Ils ont vu des jeunes devenir des militants, à la suite du meurtre d'un camarade ou d'un enseignant, s'opposer à la culture des armes à feu. Ils ont vu tellement de choses, d'ores et déjà. Et cela n'a pas changé grand chose. Alors, VOIR POUR COMPRENDRE. Est-ce vraiment efficace ? Question plus difficile encore : est-ce que comprendre permet forcément ensuite d'agir ?
Question posée notamment par les cinéastes syriens il y a quelques années, dans une tribune en partie à l'origine de mon intérêt pour la question des images de violence réelle et de victimes perdant la vie sous l'oeil des caméras. Amers, ils demandaient que nous cessions nous autres occidentaux de filmer leurs morts ou de récupérer les images faites là-bas pour les surdiffuser ici, repassant en boucle, encore et encore, les moments fatidiques durant lesquels leurs propres frères perdaient la vie, massacrés par un régime ou par une haine fratricide que les politiciens du monde entier ne semblent pas réellement vouloir empêcher.
Ils demandaient à ce que nous nous mobilisions, que nous prenions le sujet au sérieux et que nous devenions visibles dans les rues, nous les citoyens, pour dénoncer ces guerres et ces haines. Ils demandaient que nous agissions. OU BIEN, que ne cessions de regarder. "Ne regardez pas sans agir" était un peu le message.
Sinon, à défaut, il s'agit d'une simple activité de spectateur qui cherche une catharsis.
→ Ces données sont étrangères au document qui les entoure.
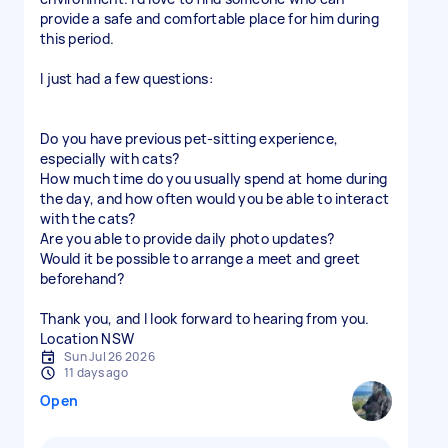
provide a safe and comfortable place for him during
this period.
I just had a few questions:
Do you have previous pet-sitting experience,
especially with cats?
How much time do you usually spend at home during
the day, and how often would you be able to interact
with the cats?
Are you able to provide daily photo updates?
Would it be possible to arrange a meet and greet
beforehand?
Thank you, and I look forward to hearing from you.
Location NSW
Sun Jul 26 2026
11 days ago
Open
Quelle catharsis pourrions-nous trouver à travers le visionnage de scènes d'une violence particulièrement obscène ou choquante ? A mon avis, celle du citoyen conscient, au courant, et sensibilisé.
J'ai vu un film sur le climat et la fin du monde : je deviens un militant écologiste. Mais vais-je agir au quotidien ? Pas sur. Vais-je dire à tout le monde que j'ai vu ce film, et dire à tout le monde de voir ce film ? C'est déjà plus probable.
Alors face à la violence, aurions-nous le même réflexe ? WATCH THIS. Regardez ! Peut-être n'agirez vous pas ensuite. Peut-être froncerez-vous les sourcils, peut-être exprimerez vous votre dégoût dans un commentaire, perdu dans le flux, en fait éphémère. Prisonniers de l'immédiateté et de cette danse infinie. Je vois, je suis outré, je dénonce, je retourne mener ma vie. Jusqu'à la prochaine fois.
Que se passe-t-il à l'échelle des individus que nous sommes ? Avec le temps et la multiplication des contenus violents que nous consommons (généralement sans l'avoir demandé/cherché), sommes-nous de moins en moins tranquilles face à l'état du monde ? Sommes-nous sur le chemin d'une révolte, d'une révolution pacifiste, d'une sorte d'éveil collectif ? Ou sommes-nous enfermés dans la banalisation du mal, nous habituons-nous en fait à cette réalité crue, sommes-nous plongés dans le constat-catharsis-résignation ?
L'image est-elle vraiment utile ? Productive ?
Ai-je tort de m'opposer à cette circulation effrénée de contenus violents ?
Ai-je tort d'insinuer que voir et partager n'a rien d'une activité saine et politiquement responsable ?
Car estimant que notre capacité à interroger les mauvais effets de la fiction s'évanouit lorsque nous consommons du snuff et du réel en pixels de sang ?
Je travaille sur un théorème, je voudrais l'appeler Omayra.
Nous verrons bien si "voir la mort en face" nous permet de mieux l'anticiper demain.
Ou si la seule chose qui s'améliore, c'est le signal satellite.